Para la elaboración de la Ortografía de 1959, la Academia lo debatió y pese a que llegó a la conclusión de que Casares llevaba razón (“desde ese año hasta la actualidad la RAE no pone la tilde en solo en sus publicaciones”), lo dejó como opcional para “evitar rupturas”, explicaba Salvador Gutiérrez, coordinador de la 'Ortografía de la Lengua Española'. En ese “evitar rupturas” hay mucho más de lo que parece.

¿Quién “limpia, fija y da esplendor” a la propia Ortografía? Porque esta polémica muestra que (pese a los titánicos esfuerzos de muchos profesionales) en la definición de las reglas ortográficas dista mucho de ser un proceso neutral, aséptico y lógico. ¡Por el amor de Nebrija! Hemos tenido a la mayor institución del español al borde del cisma porque un grupo de académicos se negaban a ser consistentes con las mismas normas que ellos mismos habían impuesto.

Es lógico (y hasta comprensible) que haya quien alce la ceja y pida revisiones de esas mismas normas; ya sea para simplificarla y modernizarla, para hacerla más inclusiva o para que represente mejor los usos de las distintas variedades lingüísticas.
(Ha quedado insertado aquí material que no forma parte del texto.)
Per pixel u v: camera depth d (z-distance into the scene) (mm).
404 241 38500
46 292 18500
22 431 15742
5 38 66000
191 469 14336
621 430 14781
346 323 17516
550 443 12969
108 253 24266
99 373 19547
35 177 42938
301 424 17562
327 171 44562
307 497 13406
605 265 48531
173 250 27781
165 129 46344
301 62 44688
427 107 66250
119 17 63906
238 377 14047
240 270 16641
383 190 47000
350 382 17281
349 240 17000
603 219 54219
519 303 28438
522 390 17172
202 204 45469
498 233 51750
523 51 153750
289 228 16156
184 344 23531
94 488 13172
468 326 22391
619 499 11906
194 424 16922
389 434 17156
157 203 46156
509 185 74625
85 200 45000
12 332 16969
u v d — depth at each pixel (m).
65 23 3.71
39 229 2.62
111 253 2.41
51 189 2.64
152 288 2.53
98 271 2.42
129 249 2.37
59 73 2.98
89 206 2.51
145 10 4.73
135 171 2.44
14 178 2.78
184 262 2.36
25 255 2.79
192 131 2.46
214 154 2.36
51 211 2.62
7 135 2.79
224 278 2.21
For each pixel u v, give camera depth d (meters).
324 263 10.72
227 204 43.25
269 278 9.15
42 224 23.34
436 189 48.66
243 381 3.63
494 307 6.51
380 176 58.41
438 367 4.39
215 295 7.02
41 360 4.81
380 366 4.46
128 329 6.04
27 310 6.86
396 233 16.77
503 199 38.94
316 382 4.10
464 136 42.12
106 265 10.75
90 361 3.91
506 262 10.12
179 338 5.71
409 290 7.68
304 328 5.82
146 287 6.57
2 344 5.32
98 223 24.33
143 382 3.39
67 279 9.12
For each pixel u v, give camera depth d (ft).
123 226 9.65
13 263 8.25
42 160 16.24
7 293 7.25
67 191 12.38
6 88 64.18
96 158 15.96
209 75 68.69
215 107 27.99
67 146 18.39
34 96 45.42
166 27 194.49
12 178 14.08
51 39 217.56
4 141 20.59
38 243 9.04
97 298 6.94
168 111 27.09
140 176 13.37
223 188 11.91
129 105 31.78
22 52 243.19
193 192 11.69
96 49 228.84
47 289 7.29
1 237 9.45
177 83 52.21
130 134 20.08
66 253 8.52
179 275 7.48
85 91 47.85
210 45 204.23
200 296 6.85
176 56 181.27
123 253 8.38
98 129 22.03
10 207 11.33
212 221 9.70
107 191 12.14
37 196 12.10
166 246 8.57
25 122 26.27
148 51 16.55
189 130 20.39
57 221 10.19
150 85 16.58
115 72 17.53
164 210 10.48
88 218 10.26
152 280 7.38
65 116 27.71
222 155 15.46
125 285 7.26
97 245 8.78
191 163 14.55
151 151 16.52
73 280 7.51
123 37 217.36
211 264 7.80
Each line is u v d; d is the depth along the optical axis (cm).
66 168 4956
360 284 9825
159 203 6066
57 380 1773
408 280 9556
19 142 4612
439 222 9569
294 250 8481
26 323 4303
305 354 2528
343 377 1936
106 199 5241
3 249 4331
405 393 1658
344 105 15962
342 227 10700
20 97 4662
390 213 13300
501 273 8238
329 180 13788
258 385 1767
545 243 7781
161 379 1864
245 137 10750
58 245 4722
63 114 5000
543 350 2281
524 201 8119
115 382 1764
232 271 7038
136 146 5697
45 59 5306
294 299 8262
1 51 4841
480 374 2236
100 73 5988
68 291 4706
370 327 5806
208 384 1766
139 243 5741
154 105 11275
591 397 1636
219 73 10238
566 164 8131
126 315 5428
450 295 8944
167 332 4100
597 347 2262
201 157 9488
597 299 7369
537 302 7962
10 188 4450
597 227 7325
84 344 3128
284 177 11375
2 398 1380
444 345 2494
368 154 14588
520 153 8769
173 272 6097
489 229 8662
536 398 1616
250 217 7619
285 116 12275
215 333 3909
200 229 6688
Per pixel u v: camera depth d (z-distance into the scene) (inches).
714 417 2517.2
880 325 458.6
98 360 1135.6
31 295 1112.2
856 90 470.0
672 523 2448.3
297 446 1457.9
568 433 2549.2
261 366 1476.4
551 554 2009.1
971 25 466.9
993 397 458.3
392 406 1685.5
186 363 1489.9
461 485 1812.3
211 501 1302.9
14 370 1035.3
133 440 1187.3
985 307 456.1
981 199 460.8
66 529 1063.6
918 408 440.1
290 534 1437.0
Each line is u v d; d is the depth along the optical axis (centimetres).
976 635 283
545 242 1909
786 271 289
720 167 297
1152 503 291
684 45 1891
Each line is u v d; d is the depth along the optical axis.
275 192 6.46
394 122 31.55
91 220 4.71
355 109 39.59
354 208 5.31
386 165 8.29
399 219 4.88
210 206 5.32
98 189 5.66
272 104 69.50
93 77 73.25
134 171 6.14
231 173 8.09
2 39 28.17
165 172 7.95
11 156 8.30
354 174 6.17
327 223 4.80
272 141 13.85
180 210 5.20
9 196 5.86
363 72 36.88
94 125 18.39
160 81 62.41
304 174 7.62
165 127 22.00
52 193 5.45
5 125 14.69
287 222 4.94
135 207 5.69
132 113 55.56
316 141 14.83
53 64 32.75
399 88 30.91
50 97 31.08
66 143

Tendrán razón o no, traerán propuestas prácticas con problemas o sin ellos, pero parecen asuntos dignos de discutir.

Las consecuencias de las normas. Sobre todo, cuando (como en la decisión de bajar un 10% la nota por faltas de ortografía y gramática) estamos usando la ortografía como un filtro para acceder a ciertos espacios públicos.